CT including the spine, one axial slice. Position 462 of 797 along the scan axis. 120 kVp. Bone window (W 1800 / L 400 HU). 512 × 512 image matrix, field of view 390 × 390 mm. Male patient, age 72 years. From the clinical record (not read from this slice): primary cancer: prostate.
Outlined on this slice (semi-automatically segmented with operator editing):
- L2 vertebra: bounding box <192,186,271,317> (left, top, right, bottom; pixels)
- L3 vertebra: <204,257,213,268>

* * *

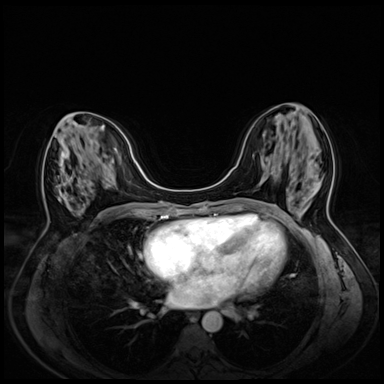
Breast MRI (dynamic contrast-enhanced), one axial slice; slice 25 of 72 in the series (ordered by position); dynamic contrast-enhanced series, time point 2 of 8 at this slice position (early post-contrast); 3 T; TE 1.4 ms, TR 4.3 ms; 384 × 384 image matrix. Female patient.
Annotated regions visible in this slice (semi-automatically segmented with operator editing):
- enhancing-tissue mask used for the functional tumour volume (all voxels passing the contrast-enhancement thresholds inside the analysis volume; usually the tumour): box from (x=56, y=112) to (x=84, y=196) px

Work required » From the line that has "- L2 vertebra: bounding" through the line that has "- L3 vertebra: <204,257,213,268>", copy every line exactly as it appears above, and leave out all others.

Result below »
- L2 vertebra: bounding box <192,186,271,317> (left, top, right, bottom; pixels)
- L3 vertebra: <204,257,213,268>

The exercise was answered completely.